Last year, the ACLU issued a 72-page complaint accusing Bucks County’s Central Bucks School District – one of the state’s largest – of creating a hostile environment for LGBTQ+ students. The complaint alleged that the district had propagated the removal of Pride flags, instructed teachers not to honor a student’s pronouns, and advocated for censorship of books with LGBTQ+ themes.
If elected, Landau vowed to reach across city lines to speak up for the surrounding LGBTQ+ community.
“It’s wonderful if we can maintain our safe borders here in Philadelphia,” Landau said. “But I think that we need to be the strongest voice in the state.

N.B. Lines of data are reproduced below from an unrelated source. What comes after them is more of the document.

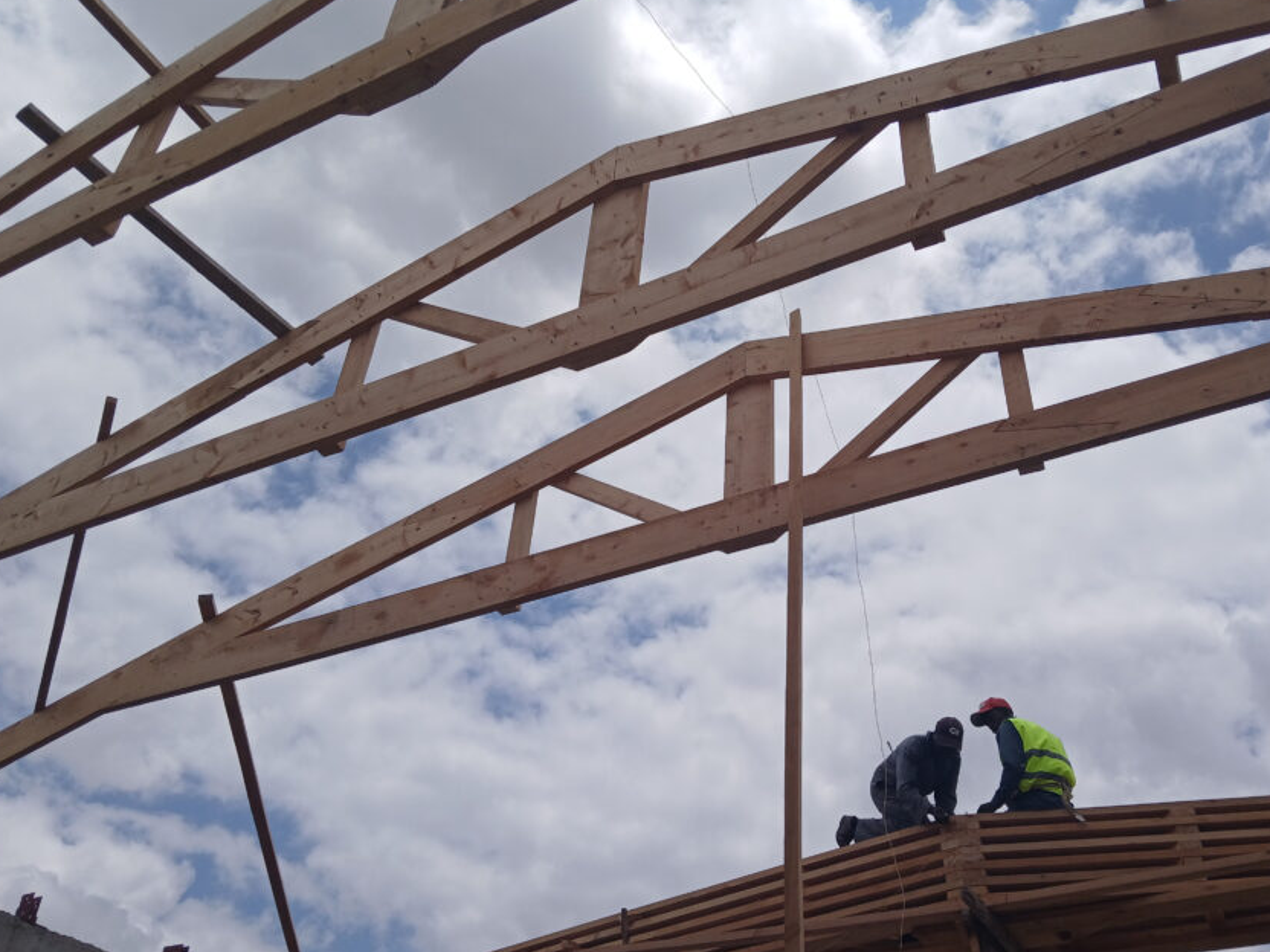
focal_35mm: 32
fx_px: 1174
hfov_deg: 56.6
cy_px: 490
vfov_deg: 44.2
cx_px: 724
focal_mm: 3.98
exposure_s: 1/2273
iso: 20
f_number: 1.8
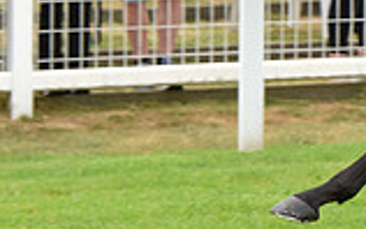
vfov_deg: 2.9
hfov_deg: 4.5
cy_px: -89
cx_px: 665
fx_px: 4562
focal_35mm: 457
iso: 800
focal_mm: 122
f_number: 5.6
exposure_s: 1/1250
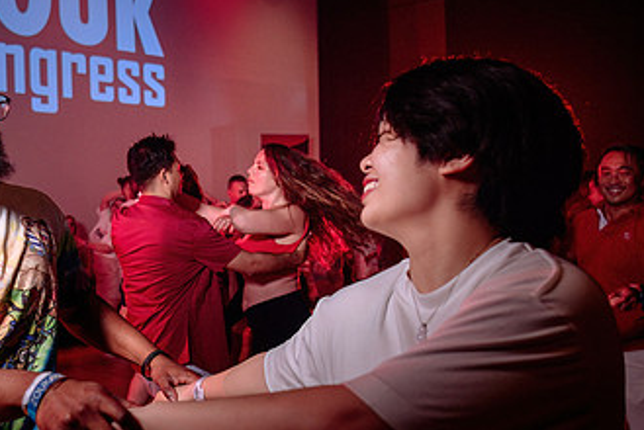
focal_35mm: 46
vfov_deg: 29.3
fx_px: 824
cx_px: 201
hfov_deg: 42.0
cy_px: 212
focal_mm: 24
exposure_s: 1/100
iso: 1000
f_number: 3.2
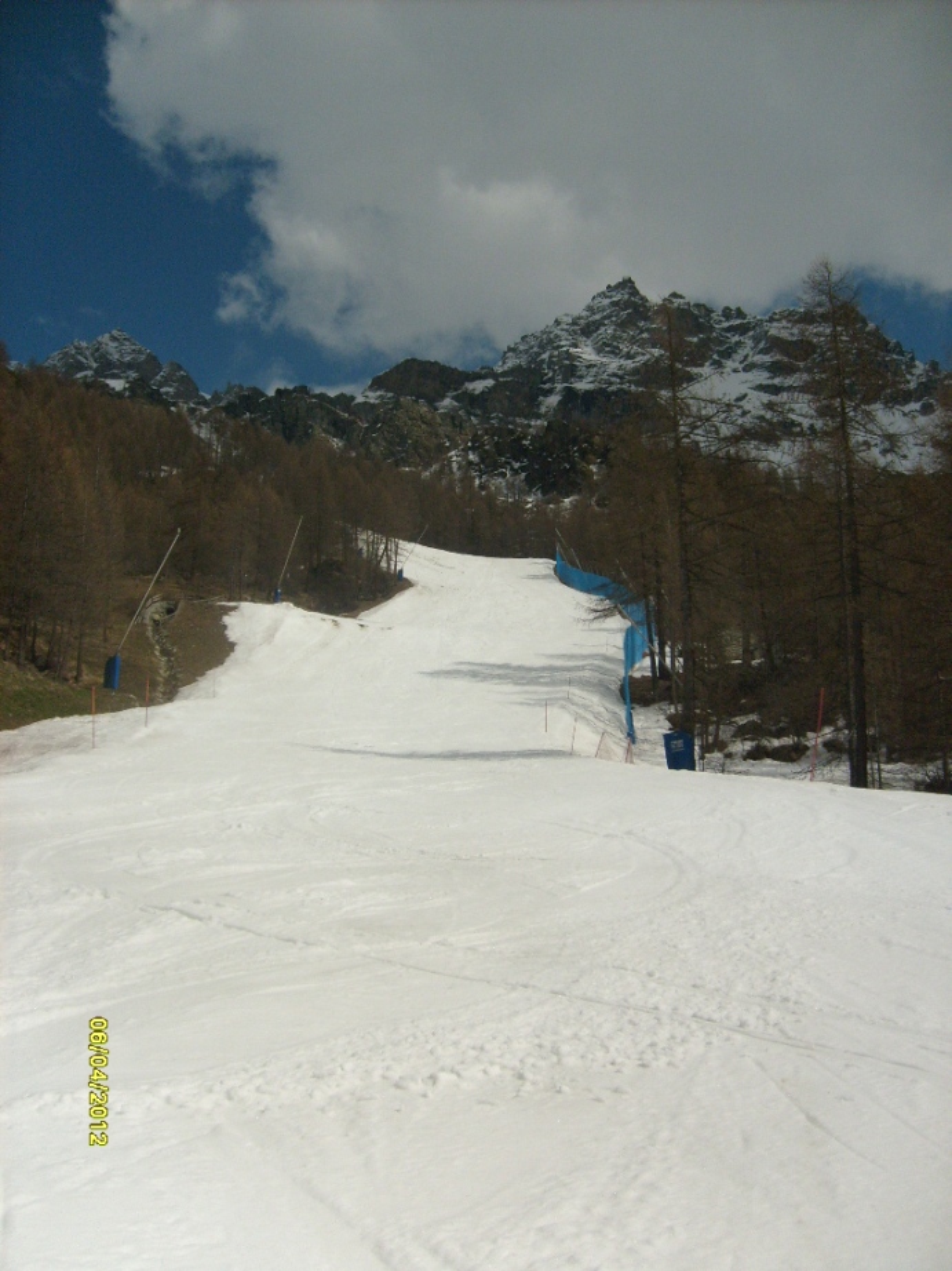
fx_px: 1284
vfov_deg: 52.6
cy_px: 636
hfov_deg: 40.7
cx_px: 476
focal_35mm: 35
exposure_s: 1/1500
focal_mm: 5.8
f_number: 7.1
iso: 80
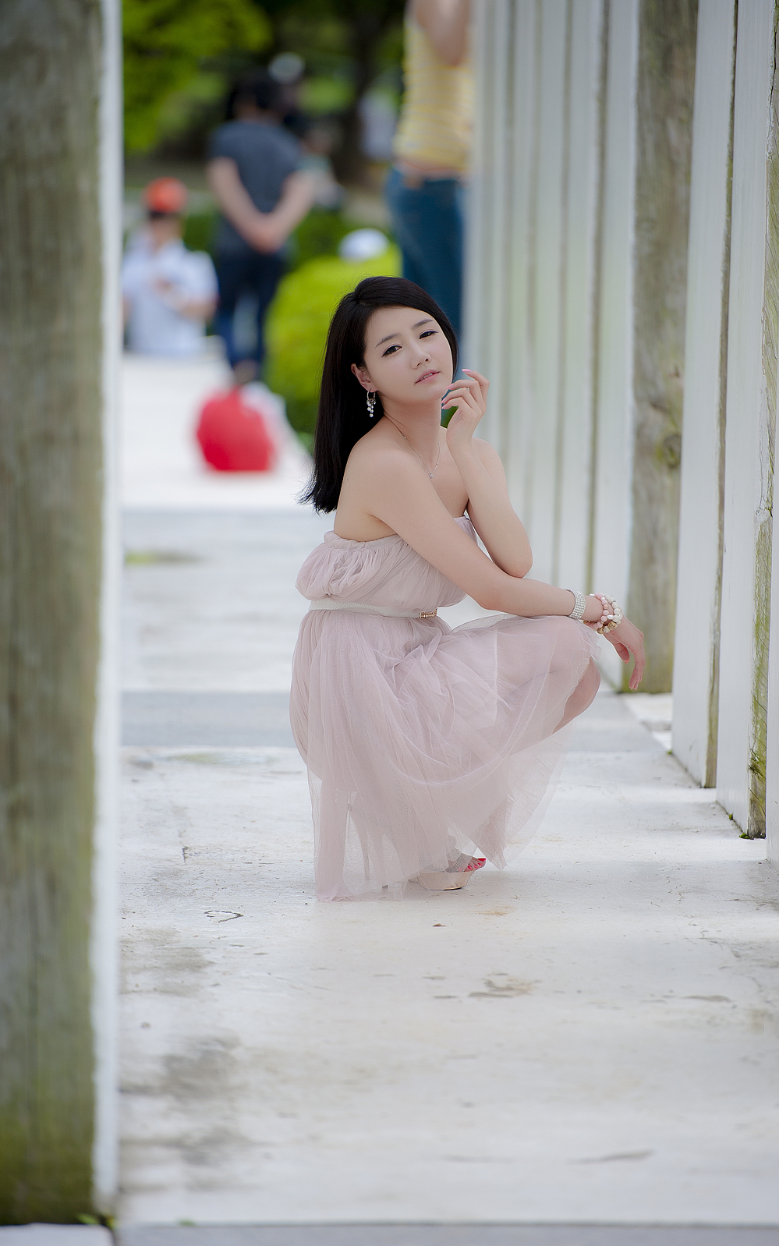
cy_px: 623
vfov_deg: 10.3
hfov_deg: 6.4
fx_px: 6928
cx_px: 414
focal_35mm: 204
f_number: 2.8
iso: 250
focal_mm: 200
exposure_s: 1/1250
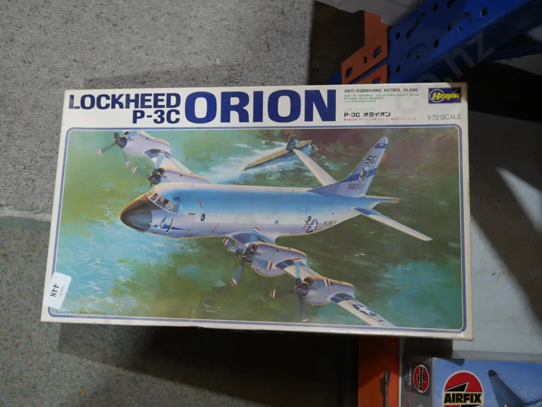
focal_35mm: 36
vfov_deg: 39.7
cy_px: 204
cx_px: 271
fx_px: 564
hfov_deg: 51.3
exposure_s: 1/60
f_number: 4
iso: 320
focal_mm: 18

We often are, but [we need to be] now more than ever… And we need to reach over to our counties and across the state and help them lift up all of their LGBTQ communities as well, to reach out to their elected officials, and to make sure that those areas remain safe for our communities as well.”
Above all else, Landau wants voters to see her as a coalition builder.
“I’ve been a fighter for social justice and equity my entire career… I bring people together. I have resolved conflicts. I’m a coalition builder, and I am working to make stronger communities and a stronger Philadelphia.”